Against journalism: the downside of accountability

“Oh, but we need a free and adversarial press to keep people in authority honest.  Without someone watching them, they would abuse their position.”  Nobody seems to doubt this statement, but is it true?  Note that the claim “people are more likely to abuse power when they’re not monitored” is, by its very nature, unverifiable and therefore in a sense unscientific.  We can’t take two sets of authority figures, monitor only one of them, and then see which abused power more often.  We have to make inferences from what we know of human psychology.

Why is it that people with power generally don’t abuse it for selfish ends?  Apologists for journalism follow the “accountability paradigm”:  abuse is limited by the fear of exposure.  A more sophisticated version might admit that many people use power responsibly for other, more creditable, reasons.  However, some subset will be motivated only by the fear of accountability, and these the press can influence in a positive way.  What about the others, though, who use their power well?  What are they’re reasons?  If press campaigns undermine them, they may prove to be counterproductive overall.  For example, if negative press coverage instills fear in 10 basically bad officers but destroys the idealism of 90 basically good officers, the overall effect may be negative.

Many people in authority positions are impressed by the dignity of their office.  They see it as an enormous honor to which they must aspire to be worthy.  They look back to the deeds of exemplary past officeholders for inspiration.  What happens when a media campaign against a certain office destroys the dignity of that office, so that the office’s code of excellence is regarded as a joke and all officeholders are presumed by the public to be venal, lazy, and cruel?  Remember that accountability by journalism is a particular kind of correction–it is correction by public humiliation.  Any organization that gets serious journalistic oversight can expect to have its reputation in the dirt.

Do negative stereotypes and presumption of guilt encourage good behavior?  Sociologists have studied this question in the context of racial stereotyping.  While I think these studies tend to overstate the degree of race-based stereotyping in American schools and workplaces, there is widespread agreement on the effects of negative stereotypes.  They discourage good behavior; people tend to live down to them.  With no positive role models, minority youth drift into delinquency.  When people assume that you’re a crook, you’re much more likely to end up a crook.  Nor do negative stereotypes tend to prompt constructive self-criticism.  Rather, they make the stereotyped class hostile and defensive towards outsiders.
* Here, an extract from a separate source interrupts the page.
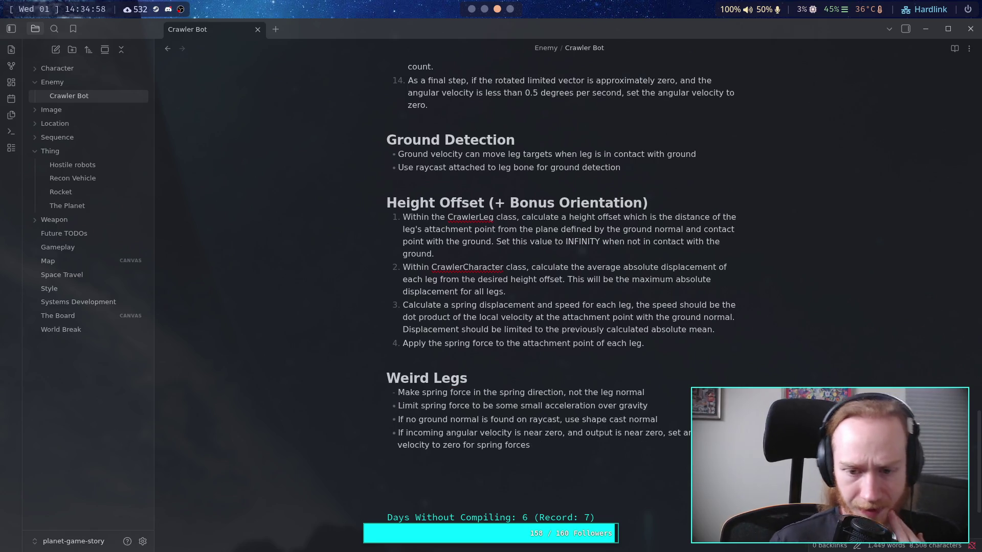
left_click(471, 9)
left_click(28, 543)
When journalists put the heat on a crooked politician or bishop or general, they will often make that individual watch out and behave better.  The cumulative effect of these sorts of exposes, however, is to demoralize the occupation as a whole.  These authority figures lose their sense of the dignity of their office (because it no longer has any) and the high responsibilities it entails; they see that they’re just public punching bags, and they become cynical.  Furthermore, fewer honest and motivated people will be attracted to the beleaguered profession, causing it to sink still lower.

So, does accountability by a hostile press improve the honesty of an organization overall?  The answer is less clear than it first appears.

4 Responses

  1. Keep up the good work with this series on journalism. Few people understand the corrosive effect of journalism on authority like you.

  2. […] Against journalism: the downside of accountability « Throne and Altar […]

  3. Thank you for the encouragement, Stephen. I’d been worried that this would be the series that would get me written off as a kook by those few who haven’t already done so. Your appreciation is very reassuring to me.

  4. There might be more people out there than you suspect who are at least uneasy with the press’s influence. They might not agree with your exact reasons for distrusting the press, but they do realize that something’s not quite right.

    For instance, in a recent law class, the professor was discussing a local court case involving journalists who claimed a special privilege not to reveal their sources. I thought I was the only student who disliked the press, but I was surprised that quite a few others did too.